MATERIAL PROVIDED

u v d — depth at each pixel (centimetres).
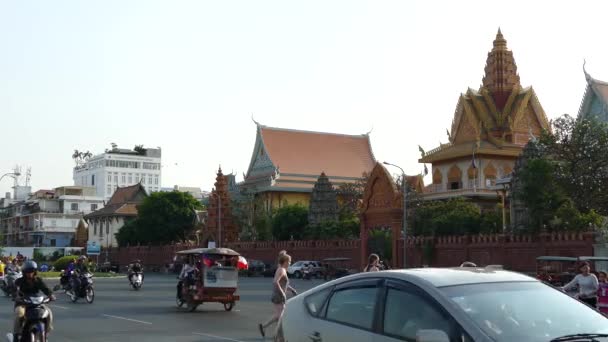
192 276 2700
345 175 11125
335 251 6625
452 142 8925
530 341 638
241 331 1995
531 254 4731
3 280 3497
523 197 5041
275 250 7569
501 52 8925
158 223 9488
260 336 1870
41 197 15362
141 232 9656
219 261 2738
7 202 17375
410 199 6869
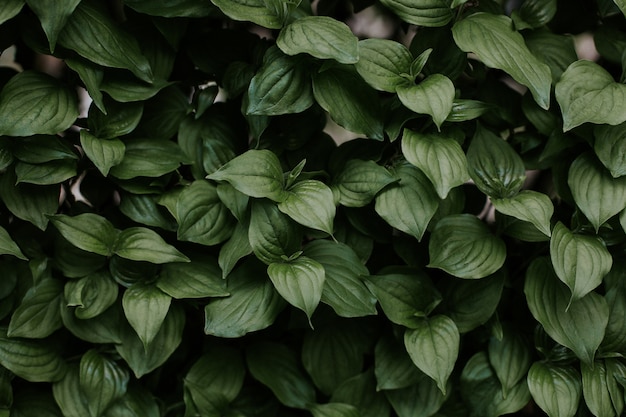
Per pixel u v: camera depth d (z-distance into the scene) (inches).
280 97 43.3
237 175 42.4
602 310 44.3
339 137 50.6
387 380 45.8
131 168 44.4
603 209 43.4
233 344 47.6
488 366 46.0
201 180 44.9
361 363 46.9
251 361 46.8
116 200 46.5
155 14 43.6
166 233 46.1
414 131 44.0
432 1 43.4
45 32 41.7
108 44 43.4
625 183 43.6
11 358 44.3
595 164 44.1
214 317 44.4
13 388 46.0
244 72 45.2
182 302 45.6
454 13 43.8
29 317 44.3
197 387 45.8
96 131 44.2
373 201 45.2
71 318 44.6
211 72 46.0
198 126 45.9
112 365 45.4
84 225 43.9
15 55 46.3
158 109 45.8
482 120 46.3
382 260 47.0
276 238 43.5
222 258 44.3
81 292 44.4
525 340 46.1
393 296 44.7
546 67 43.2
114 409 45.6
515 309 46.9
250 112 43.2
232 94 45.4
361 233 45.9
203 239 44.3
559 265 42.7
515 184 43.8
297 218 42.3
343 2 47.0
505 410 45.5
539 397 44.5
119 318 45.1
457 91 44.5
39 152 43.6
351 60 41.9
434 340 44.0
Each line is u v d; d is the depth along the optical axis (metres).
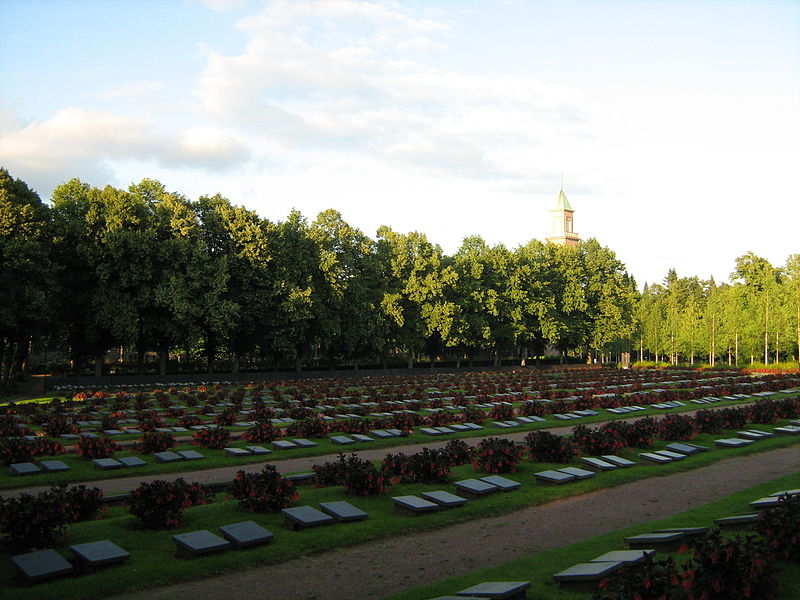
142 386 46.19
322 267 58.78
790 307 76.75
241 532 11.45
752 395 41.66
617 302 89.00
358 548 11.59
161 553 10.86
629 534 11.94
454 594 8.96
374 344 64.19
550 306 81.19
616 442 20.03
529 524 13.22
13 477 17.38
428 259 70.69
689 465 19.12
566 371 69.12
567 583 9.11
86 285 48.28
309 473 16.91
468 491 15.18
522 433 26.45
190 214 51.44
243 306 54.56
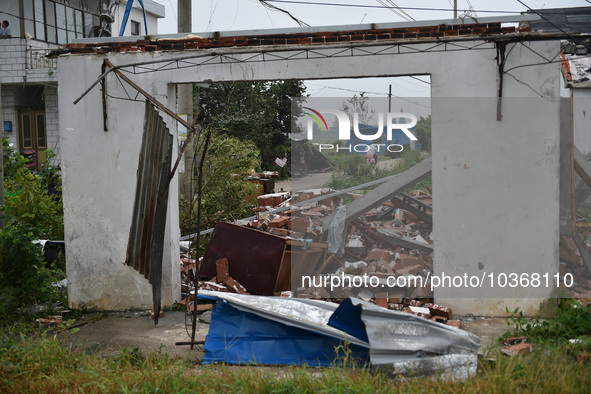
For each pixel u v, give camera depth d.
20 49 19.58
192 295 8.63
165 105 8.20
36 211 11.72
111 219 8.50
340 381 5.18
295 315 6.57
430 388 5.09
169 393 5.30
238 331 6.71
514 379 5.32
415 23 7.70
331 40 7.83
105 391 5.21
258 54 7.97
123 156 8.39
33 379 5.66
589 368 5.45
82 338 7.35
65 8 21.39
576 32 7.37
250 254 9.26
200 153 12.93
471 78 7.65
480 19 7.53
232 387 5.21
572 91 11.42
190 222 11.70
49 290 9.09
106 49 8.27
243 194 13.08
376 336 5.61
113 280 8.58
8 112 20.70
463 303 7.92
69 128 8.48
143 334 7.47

TASK DIRECTIONS
Reproduce the listing exactly, minus its pictures.

TASK RESPONSE
u v d — depth at each pixel (centimetres).
192 276 2700
345 175 11125
335 251 6625
452 142 8925
530 341 638
241 331 1995
531 254 4731
3 280 3497
523 197 5041
275 250 7569
501 52 8925
158 223 9488
260 336 1870
41 197 15362
141 232 9656
219 261 2738
7 202 17375
410 199 6869
Per pixel u v: camera depth d (z-distance into the scene) (inches).
280 97 43.3
237 175 42.4
602 310 44.3
339 137 50.6
387 380 45.8
131 168 44.4
603 209 43.4
233 344 47.6
488 366 46.0
201 180 44.9
361 363 46.9
251 361 46.8
116 200 46.5
155 14 43.6
166 233 46.1
414 131 44.0
432 1 43.4
45 32 41.7
108 44 43.4
625 183 43.6
11 358 44.3
595 164 44.1
214 317 44.4
13 388 46.0
244 72 45.2
182 302 45.6
454 13 43.8
29 317 44.3
197 387 45.8
96 131 44.2
373 201 45.2
71 318 44.6
211 72 46.0
198 126 45.9
112 365 45.4
84 225 43.9
15 55 46.3
158 109 45.8
482 120 46.3
382 260 47.0
276 238 43.5
222 258 44.3
81 292 44.4
525 340 46.1
393 296 44.7
546 67 43.2
114 409 45.6
515 309 46.9
250 112 43.2
232 94 45.4
361 233 45.9
203 239 44.3
559 265 42.7
515 184 43.8
297 218 42.3
343 2 47.0
505 410 45.5
539 397 44.5
119 318 45.1
457 91 44.5
39 152 43.6
351 60 41.9
434 340 44.0
Each line is u v d; d is the depth along the optical axis (metres).
142 386 46.19
322 267 58.78
790 307 76.75
241 532 11.45
752 395 41.66
617 302 89.00
358 548 11.59
161 553 10.86
629 534 11.94
454 594 8.96
374 344 64.19
550 306 81.19
616 442 20.03
529 524 13.22
13 477 17.38
428 259 70.69
689 465 19.12
566 371 69.12
567 583 9.11
86 285 48.28
309 473 16.91
468 491 15.18
522 433 26.45
190 214 51.44
243 306 54.56
For each pixel u v, give camera depth d.
20 49 19.58
192 295 8.63
165 105 8.20
36 211 11.72
111 219 8.50
340 381 5.18
295 315 6.57
430 388 5.09
169 393 5.30
238 331 6.71
514 379 5.32
415 23 7.70
331 40 7.83
105 391 5.21
258 54 7.97
123 156 8.39
33 379 5.66
589 368 5.45
82 338 7.35
65 8 21.39
576 32 7.37
250 254 9.26
200 153 12.93
471 78 7.65
480 19 7.53
232 387 5.21
572 91 11.42
190 222 11.70
49 290 9.09
106 49 8.27
243 194 13.08
376 336 5.61
113 280 8.58
8 112 20.70
463 303 7.92
69 128 8.48
143 334 7.47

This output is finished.